Приветствую тебя две тыщи лет спустя. Ты тоже был женат на бляди. У нас немало общего. К тому ж вокруг — твой город. Гвалт, автомобили, шпана со шприцами в сырых подъездах, развалины. Я, заурядный странник, приветствую твой пыльный бюст в безлюдной галерее. Ах, Тиберий, тебе здесь нет и тридцати. В лице уверенность скорей в послушных мышцах, чем в будущем их суммы. Голова, отрубленная скульптором при жизни, есть, в сущности, пророчество о власти.

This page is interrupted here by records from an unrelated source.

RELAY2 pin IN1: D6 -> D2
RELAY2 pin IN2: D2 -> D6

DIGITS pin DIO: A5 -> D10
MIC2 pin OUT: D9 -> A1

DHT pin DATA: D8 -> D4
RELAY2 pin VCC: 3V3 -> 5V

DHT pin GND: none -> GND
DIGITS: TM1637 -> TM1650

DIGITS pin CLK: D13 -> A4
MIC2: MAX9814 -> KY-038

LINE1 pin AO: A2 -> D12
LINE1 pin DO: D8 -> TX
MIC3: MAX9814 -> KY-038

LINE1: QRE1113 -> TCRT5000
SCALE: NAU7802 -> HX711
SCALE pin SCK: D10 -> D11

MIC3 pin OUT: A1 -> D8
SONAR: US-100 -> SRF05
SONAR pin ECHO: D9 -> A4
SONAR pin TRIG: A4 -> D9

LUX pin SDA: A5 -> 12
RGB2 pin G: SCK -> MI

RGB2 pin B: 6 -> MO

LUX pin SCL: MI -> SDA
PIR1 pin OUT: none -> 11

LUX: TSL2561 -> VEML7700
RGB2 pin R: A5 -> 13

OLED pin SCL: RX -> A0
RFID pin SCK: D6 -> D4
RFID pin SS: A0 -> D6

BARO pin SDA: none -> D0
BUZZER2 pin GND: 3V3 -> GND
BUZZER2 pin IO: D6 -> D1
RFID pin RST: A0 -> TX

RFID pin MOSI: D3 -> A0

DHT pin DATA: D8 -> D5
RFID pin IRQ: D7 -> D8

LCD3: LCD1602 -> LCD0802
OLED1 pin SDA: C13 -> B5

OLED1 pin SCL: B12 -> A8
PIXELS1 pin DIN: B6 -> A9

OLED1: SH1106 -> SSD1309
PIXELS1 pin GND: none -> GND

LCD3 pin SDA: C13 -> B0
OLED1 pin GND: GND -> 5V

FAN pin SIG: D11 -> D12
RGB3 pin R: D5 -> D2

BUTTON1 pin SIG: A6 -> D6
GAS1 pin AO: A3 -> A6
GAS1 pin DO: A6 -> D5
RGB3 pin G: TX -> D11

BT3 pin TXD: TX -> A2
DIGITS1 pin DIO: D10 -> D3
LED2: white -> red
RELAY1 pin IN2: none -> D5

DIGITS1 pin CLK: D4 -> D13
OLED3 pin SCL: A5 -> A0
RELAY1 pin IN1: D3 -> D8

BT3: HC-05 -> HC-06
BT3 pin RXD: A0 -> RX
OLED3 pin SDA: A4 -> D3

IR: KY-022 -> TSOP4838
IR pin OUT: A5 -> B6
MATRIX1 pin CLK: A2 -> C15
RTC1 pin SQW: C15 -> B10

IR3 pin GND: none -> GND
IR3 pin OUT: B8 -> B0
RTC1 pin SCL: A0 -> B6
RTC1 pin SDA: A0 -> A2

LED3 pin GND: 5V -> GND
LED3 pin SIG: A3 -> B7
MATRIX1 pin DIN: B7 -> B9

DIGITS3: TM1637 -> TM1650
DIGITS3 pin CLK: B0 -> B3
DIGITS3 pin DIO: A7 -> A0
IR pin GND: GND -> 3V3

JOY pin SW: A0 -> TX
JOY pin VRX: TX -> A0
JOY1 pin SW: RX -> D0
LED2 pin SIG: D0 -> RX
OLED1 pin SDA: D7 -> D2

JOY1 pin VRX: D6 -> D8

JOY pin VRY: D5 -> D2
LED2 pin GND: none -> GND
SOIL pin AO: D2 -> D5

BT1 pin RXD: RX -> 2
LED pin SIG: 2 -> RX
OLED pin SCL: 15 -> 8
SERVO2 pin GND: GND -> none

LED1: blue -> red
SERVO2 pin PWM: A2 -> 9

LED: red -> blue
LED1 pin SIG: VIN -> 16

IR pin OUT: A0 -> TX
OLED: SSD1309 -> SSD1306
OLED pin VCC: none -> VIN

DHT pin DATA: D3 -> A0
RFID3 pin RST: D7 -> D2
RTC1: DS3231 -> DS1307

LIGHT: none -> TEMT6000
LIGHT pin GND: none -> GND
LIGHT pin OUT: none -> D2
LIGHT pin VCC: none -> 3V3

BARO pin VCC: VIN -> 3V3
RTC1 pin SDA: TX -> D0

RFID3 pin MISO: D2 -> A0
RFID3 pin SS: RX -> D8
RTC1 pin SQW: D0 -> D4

Все то, что ниже подбородка, — Рим: провинции, откупщики, когорты плюс сонмы чмокающих твой шершавый младенцев — наслаждение в ключе волчицы, потчующей крошку Рема и Ромула. (Те самые уста! глаголющие сладко и бессвязно в подкладке тоги.) В результате — бюст как символ независимости мозга от жизни тела. Собственного и имперского. Пиши ты свой портрет, он состоял бы из сплошных извилин.
Тебе здесь нет и тридцати. Ничто в тебе не останавливает взгляда. Ни, в свою очередь, твой твердый взгляд готов на чем-либо остановиться: ни на каком-либо лице, ни на классическом пейзаже. Ах, Тиберий! Какая разница, что там бубнят Светоний и Тацит, ища причины твоей жестокости! Причин на свете нет, есть только следствия. И люди жертвы следствий. Особенно в тех подземельях, где все признаются — даром, что признанья под пыткой, как и исповеди в детстве, однообразны. Лучшая судьба — быть непричастным к истине. Понеже она не возвышает. Никого. Тем паче цезарей. По крайней мере, ты выглядишь способным захлебнуться скорее в собственной купальне, чем великой мыслью. Вообще — не есть ли жестокость только ускоренье общей судьбы вещей? свободного паденья простого тела в вакууме? В нем всегда оказываешься в момент паденья.
Январь. Нагроможденье облаков над зимним городом, как лишний мрамор. Бегущий от действительности Тибр. Фонтаны, бьющие туда, откуда никто не смотрит — ни сквозь пальцы, ни прищурившись. Другое время! И за уши не удержать уже взбесившегося волка. Ах, Тиберий! Кто мы такие, чтоб судить тебя? Ты был чудовищем, но равнодушным чудовищем. Но именно чудовищ — отнюдь не жертв — природа создает по своему подобию. Гораздо отраднее — уж если выбирать — быть уничтоженным исчадьем ада, чем неврастеником. В неполных тридцать, с лицом из камня — каменным лицом, рассчитанным на два тысячелетья, ты выглядишь естественной машиной уничтожения, а вовсе не рабом страстей, проводником идеи и прочая. И защищать тебя от вымысла — как защищать деревья от листьев с ихним комплексом бессвязно, но внятно ропщущего большинства.
В безлюдной галерее. В тусклый полдень. Окно, замызганное зимним светом. Шум улицы. На качество пространства никак не реагирующий бюст… Не может быть, что ты меня не слышишь! Я тоже опрометью бежал всего со мной случившегося и превратился в остров с развалинами, с цаплями. И я чеканил профиль свой посредством лампы. Вручную. Что до сказанного мной, мной сказанное никому не нужно — и не впоследствии, но уже сейчас. Но если это тоже ускоренье истории? успешная, увы попытка следствия опередить причину? Плюс, тоже в полном вакууме — что не гарантирует большого всплеска. Раскаяться? Переверстать судьбу? Зайти с другой, как говориться, карты? Но стоит ли? Радиоактивный дождь польет не хуже нас, чем твой историк. Кто явится нас проклинать? Звезда? Луна? Осатаневший от бессчетных мутаций, с рыхлым туловищем, вечный термит? Возможно. Но, наткнувшись в нас на нечто твердое, и он, должно быть, слегка опешит и прервет буренье.
‘Бюст, — скажет он на языке развалин и сокращающихся мышц, — бюст, бюст’.